-- Data shown follows --
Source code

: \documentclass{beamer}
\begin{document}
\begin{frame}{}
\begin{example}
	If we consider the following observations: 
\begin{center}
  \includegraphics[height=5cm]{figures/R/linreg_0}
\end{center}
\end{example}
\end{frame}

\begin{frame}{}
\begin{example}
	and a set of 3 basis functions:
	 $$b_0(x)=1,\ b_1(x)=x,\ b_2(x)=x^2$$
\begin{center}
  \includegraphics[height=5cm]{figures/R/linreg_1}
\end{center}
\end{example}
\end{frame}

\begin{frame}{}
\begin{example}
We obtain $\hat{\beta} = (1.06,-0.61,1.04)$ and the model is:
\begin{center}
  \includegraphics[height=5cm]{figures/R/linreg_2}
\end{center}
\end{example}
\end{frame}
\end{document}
-- Data shown concluded --
- [Problem to work on] Every entry above should be returned exactly as written.

- [Result below]
Source code

: \documentclass{beamer}
\begin{document}
\begin{frame}{}
\begin{example}
	If we consider the following observations: 
\begin{center}
  \includegraphics[height=5cm]{figures/R/linreg_0}
\end{center}
\end{example}
\end{frame}

\begin{frame}{}
\begin{example}
	and a set of 3 basis functions:
	 $$b_0(x)=1,\ b_1(x)=x,\ b_2(x)=x^2$$
\begin{center}
  \includegraphics[height=5cm]{figures/R/linreg_1}
\end{center}
\end{example}
\end{frame}

\begin{frame}{}
\begin{example}
We obtain $\hat{\beta} = (1.06,-0.61,1.04)$ and the model is:
\begin{center}
  \includegraphics[height=5cm]{figures/R/linreg_2}
\end{center}
\end{example}
\end{frame}
\end{document}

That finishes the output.